Applications for college teaching jobs, whatever the discipline, typically require a “Statement of Teaching Philosophy.” Since my discipline happens to be Philosophy, perhaps my statement should instead read: “Statement of Teaching Philosophy Philosophy.” At any rate, here is mine from 2005:

My teaching philosophy is to involve students in a non-dogmatic, passionate, logically tight, and historically informed pursuit of wisdom whose main purposes are to learn how to think about and appreciate the mysteries of the universe and live morally in it.

An important element to this end is that students actually see a non-dogmatic, passionate, logically careful, and historically informed philosopher at work. If we praise Socrates, for instance, we must behave like Socrates. Students must also see that a philosopher looks for inspiration and ideas everywhere, even in the thoughts and experiences of those less knowledgeable and experienced. I have certainly learned from many of my students (even children) and will continue to do so. If I am unwilling to learn from my students, why should I expect them to want to learn from me? No one has a lock on wisdom.

As teachers, we must be keenly aware of our motivations. Let me recount a true story of my first course as the primary instructor. The usual plan is to be evaluated by the end of the quarter. But about two-thirds of the way into the quarter, I began to worry. What kind of “scores” would I receive from my students? Although the class was going reasonably well, how could I be sure that my students liked me? I already had good TA evaluations in previous logic classes, so why was I concerned in my first attempt at teaching solo? Eventually, my worries and rationalization so overcame my good sense, and I decided not to have my students evaluate me. Lo and behold, after coming to this decision, the class went brilliantly. My teaching became markedly better. I was relaxed. The students sensed this and opened up. There was a rapport between myself and my students that simply was not there before. What is the moral of this story? Simply this: as teachers, we must be aware of our motivations. Do we care more that our students learn or that they like us?

(Records from a collection)
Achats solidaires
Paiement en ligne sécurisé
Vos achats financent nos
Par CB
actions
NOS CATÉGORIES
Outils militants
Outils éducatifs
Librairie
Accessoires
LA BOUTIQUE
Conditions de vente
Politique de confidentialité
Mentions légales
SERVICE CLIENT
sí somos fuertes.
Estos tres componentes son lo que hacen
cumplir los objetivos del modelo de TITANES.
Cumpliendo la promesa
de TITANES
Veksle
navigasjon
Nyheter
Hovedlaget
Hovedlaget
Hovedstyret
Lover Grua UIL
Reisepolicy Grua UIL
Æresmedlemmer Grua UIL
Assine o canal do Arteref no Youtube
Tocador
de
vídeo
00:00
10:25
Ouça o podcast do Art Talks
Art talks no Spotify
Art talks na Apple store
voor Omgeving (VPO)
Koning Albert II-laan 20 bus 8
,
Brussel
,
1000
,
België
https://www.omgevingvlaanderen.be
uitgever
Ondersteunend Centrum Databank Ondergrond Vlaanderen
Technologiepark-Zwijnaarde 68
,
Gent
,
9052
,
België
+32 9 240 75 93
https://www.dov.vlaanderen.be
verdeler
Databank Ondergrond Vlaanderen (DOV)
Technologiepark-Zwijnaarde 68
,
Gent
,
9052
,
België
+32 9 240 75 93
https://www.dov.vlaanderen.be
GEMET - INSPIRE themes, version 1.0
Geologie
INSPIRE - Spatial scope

* * *

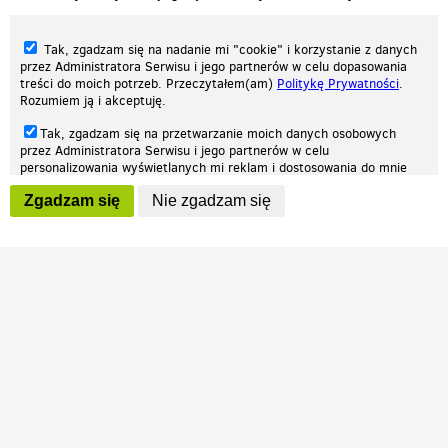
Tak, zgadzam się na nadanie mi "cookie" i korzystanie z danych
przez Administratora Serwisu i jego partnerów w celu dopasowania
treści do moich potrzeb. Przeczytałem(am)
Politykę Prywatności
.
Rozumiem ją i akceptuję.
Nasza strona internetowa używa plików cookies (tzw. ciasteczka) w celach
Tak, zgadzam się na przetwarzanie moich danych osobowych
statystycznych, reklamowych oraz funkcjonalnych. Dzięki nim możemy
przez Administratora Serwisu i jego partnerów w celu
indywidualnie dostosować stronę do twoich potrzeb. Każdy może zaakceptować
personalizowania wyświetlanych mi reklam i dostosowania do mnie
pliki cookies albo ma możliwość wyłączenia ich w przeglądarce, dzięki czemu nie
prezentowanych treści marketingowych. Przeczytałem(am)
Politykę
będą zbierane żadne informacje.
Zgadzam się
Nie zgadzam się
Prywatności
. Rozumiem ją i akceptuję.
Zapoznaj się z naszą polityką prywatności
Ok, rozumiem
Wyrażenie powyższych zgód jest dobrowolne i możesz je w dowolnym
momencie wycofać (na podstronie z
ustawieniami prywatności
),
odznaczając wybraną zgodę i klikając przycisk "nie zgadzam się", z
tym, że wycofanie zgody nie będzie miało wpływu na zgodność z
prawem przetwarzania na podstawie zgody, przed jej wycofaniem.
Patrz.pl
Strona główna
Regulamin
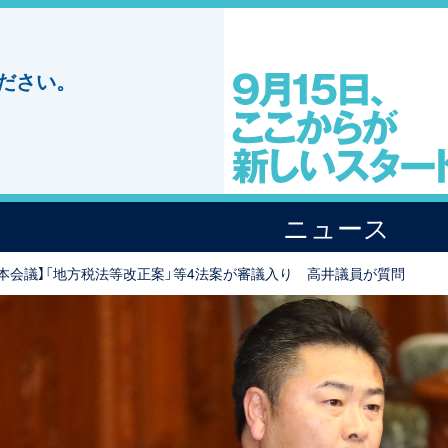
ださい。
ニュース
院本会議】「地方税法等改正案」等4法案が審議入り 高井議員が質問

### [Brief 1]
Copy the passage of the teaching philosophy statement starting at "My teaching philosophy" and ending at "morally in it.".
### [Brief 2]
Write the next part of the teaching philosophy statement, beginning right after its final sentence.

### [Exercise answer 1]
My teaching philosophy is to involve students in a non-dogmatic, passionate, logically tight, and historically informed pursuit of wisdom whose main purposes are to learn how to think about and appreciate the mysteries of the universe and live morally in it.

### [Exercise answer 2]
I now believe (whereas I did not previously) that if a class is not going well, it is most likely the fault of the teacher and not the students. Surely, I was the one to blame for the first part of that logic course. And thus, I take student evaluations very seriously. For the most part I find that they are helpful and perceptive. For example, in my modern philosophy classes, I now spend less time on substance and more on causality and personal identity. Also, student comments have confirmed that my decision to change the critical thinking text was the right one. I even bought some new clothes on a suggestion by one of my students! But regarding certain issues, my flexibility extends only so far.

I believe that the kinds of assignments we require of our students are vital to what we accomplish as teachers. And, because there are many objectives in teaching—developing skills, imparting knowledge, building self-confidence—we need to vary assignments accordingly. For example, take-home papers often provide students an opportunity to develop confidence. But students also need to express their ideas under the pressure of time and other distractions; hence, in-class examinations are needed as well. Moreover, I have found that in varying the kinds of assignments required I can really see the progress that each student is making. Some students are very comfortable taking a week to write a paper while others tend to do better under strict time-constraints.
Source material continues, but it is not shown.